*** Opening of Data supplied ***

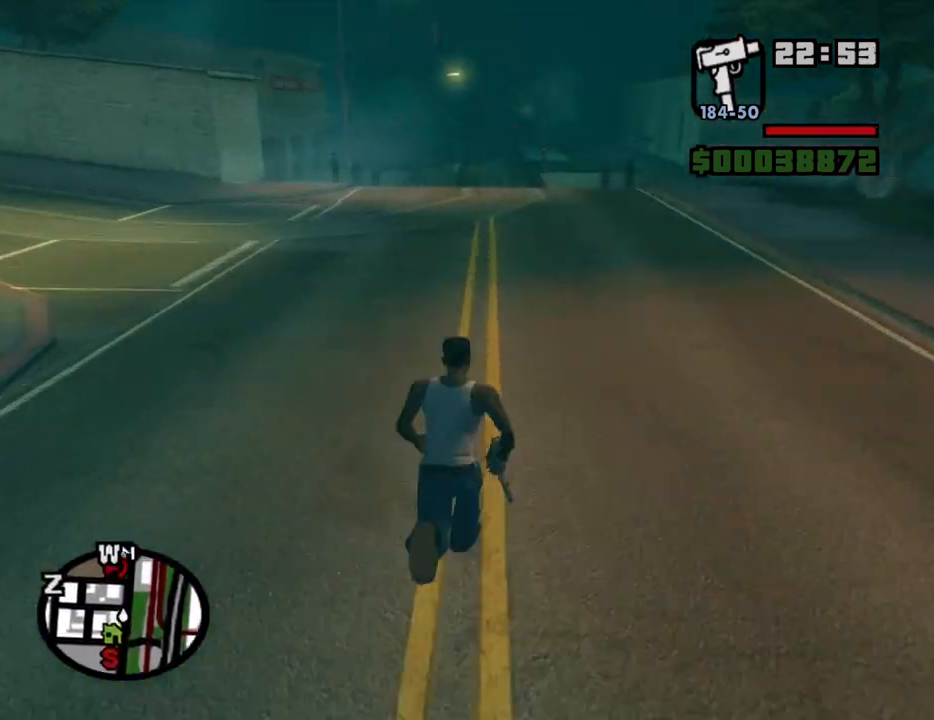
{"keys": ["space", "w"], "mouse": [], "events": [[84, "space", "down"], [117, "space", "up"], [217, "space", "down"], [267, "space", "up"], [367, "space", "down"], [400, "space", "up"], [500, "space", "down"]]}
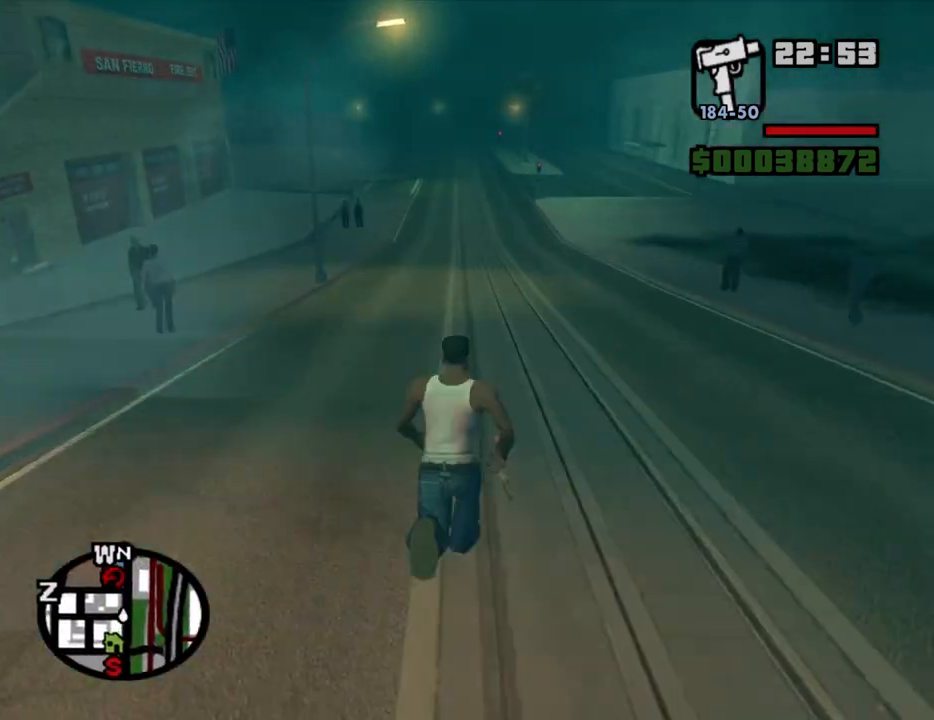
{"keys": ["space", "w"], "mouse": [], "events": [[100, "space", "up"], [134, "space", "down"], [234, "space", "up"], [334, "space", "down"], [367, "space", "up"], [467, "space", "down"]]}
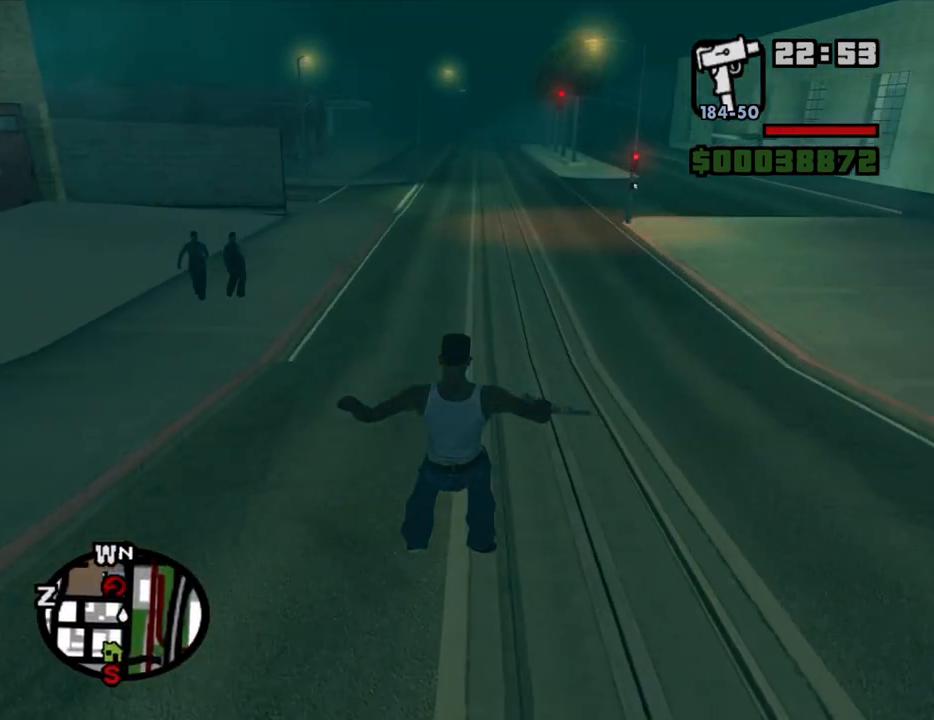
{"keys": ["space", "w"], "mouse": [], "events": [[67, "space", "up"], [150, "space", "down"], [200, "space", "up"], [350, "space", "down"], [384, "space", "up"], [484, "space", "down"]]}
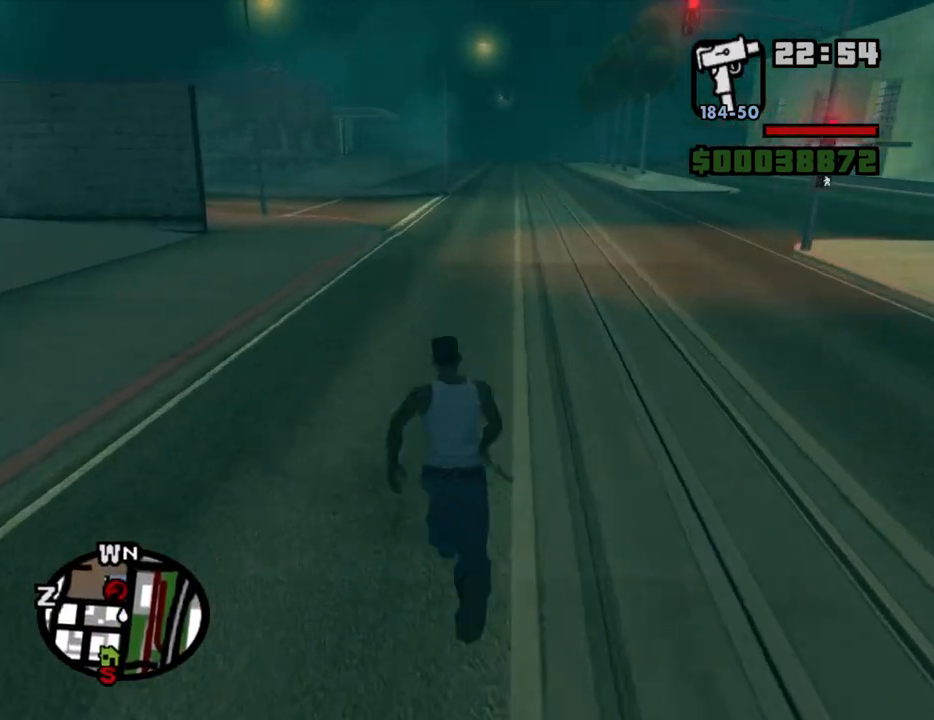
{"keys": ["w"], "mouse": [], "events": [[34, "space", "up"], [117, "space", "down"], [167, "space", "up"], [267, "space", "down"], [317, "space", "up"], [400, "space", "down"], [450, "space", "up"]]}
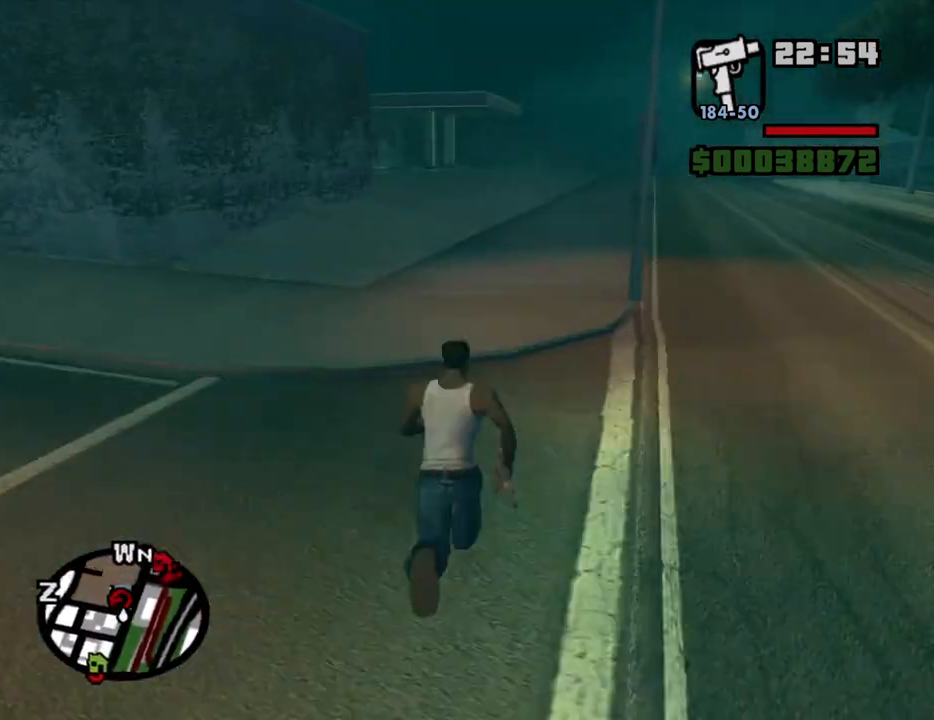
{"keys": ["w"], "mouse": [], "events": [[50, "space", "down"], [100, "space", "up"], [184, "space", "down"], [234, "space", "up"], [334, "space", "down"], [367, "space", "up"]]}
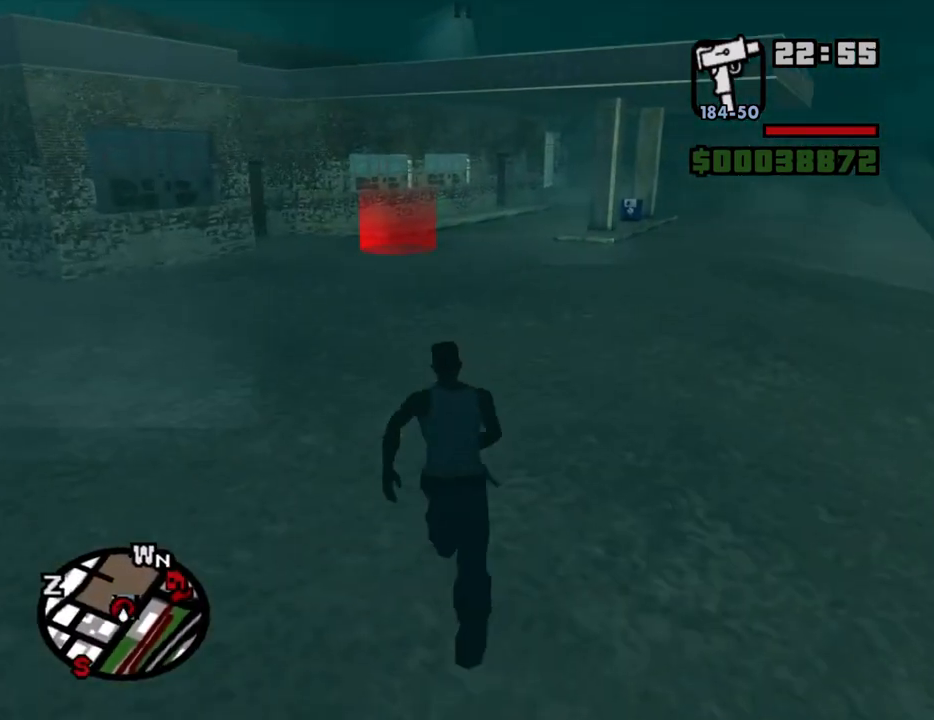
{"keys": ["a"], "mouse": [], "events": [[350, "a", "down"], [434, "w", "up"]]}
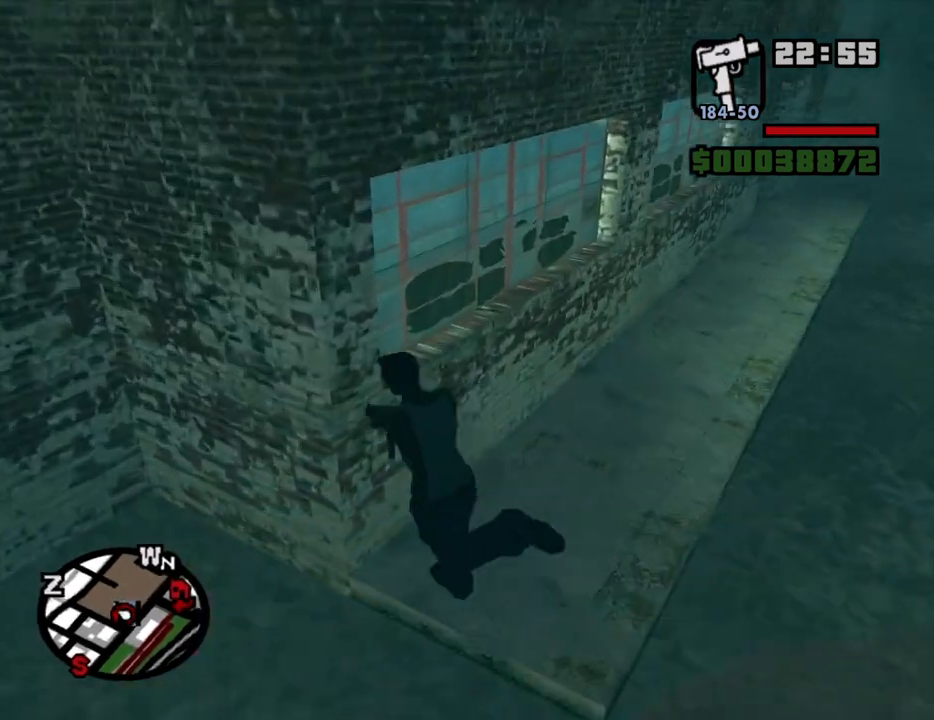
{"keys": ["w"], "mouse": [], "events": [[34, "s", "down"], [84, "d", "down"], [117, "a", "up"], [167, "s", "up"], [317, "w", "down"], [450, "d", "up"]]}
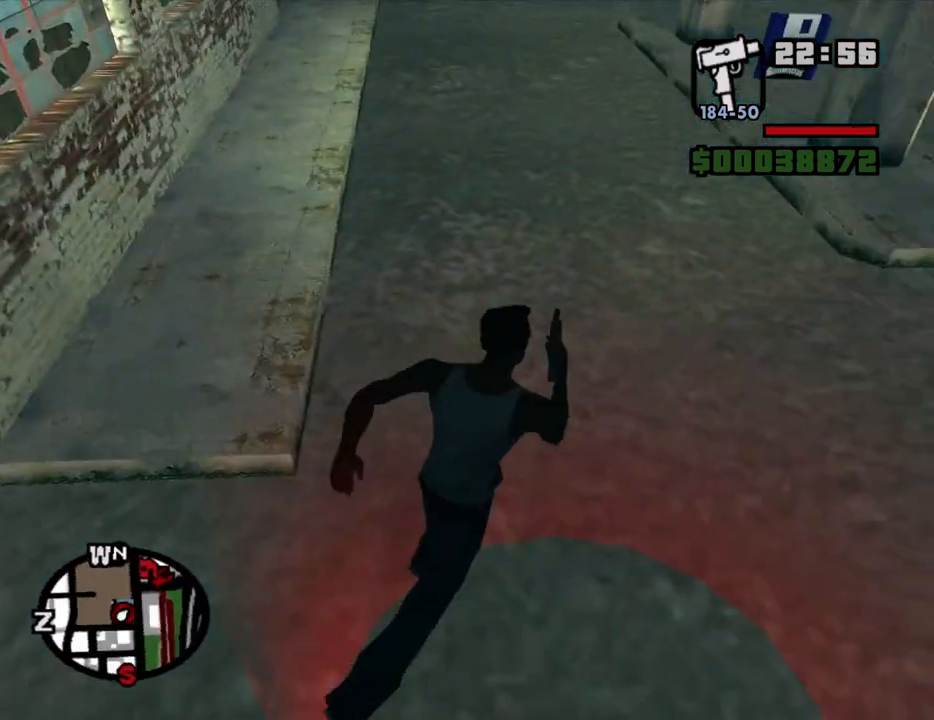
{"keys": ["d"], "mouse": [], "events": [[50, "a", "down"], [100, "w", "up"], [284, "a", "up"], [284, "d", "down"]]}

*** Close of Data supplied ***

- _Exercise aim_
Every line of the data above is to be repeated exactly; the images are to be left out.

- _Your response_
{"keys": ["space", "w"], "mouse": [], "events": [[84, "space", "down"], [117, "space", "up"], [217, "space", "down"], [267, "space", "up"], [367, "space", "down"], [400, "space", "up"], [500, "space", "down"]]}
{"keys": ["space", "w"], "mouse": [], "events": [[100, "space", "up"], [134, "space", "down"], [234, "space", "up"], [334, "space", "down"], [367, "space", "up"], [467, "space", "down"]]}
{"keys": ["space", "w"], "mouse": [], "events": [[67, "space", "up"], [150, "space", "down"], [200, "space", "up"], [350, "space", "down"], [384, "space", "up"], [484, "space", "down"]]}
{"keys": ["w"], "mouse": [], "events": [[34, "space", "up"], [117, "space", "down"], [167, "space", "up"], [267, "space", "down"], [317, "space", "up"], [400, "space", "down"], [450, "space", "up"]]}
{"keys": ["w"], "mouse": [], "events": [[50, "space", "down"], [100, "space", "up"], [184, "space", "down"], [234, "space", "up"], [334, "space", "down"], [367, "space", "up"]]}
{"keys": ["a"], "mouse": [], "events": [[350, "a", "down"], [434, "w", "up"]]}
{"keys": ["w"], "mouse": [], "events": [[34, "s", "down"], [84, "d", "down"], [117, "a", "up"], [167, "s", "up"], [317, "w", "down"], [450, "d", "up"]]}
{"keys": ["d"], "mouse": [], "events": [[50, "a", "down"], [100, "w", "up"], [284, "a", "up"], [284, "d", "down"]]}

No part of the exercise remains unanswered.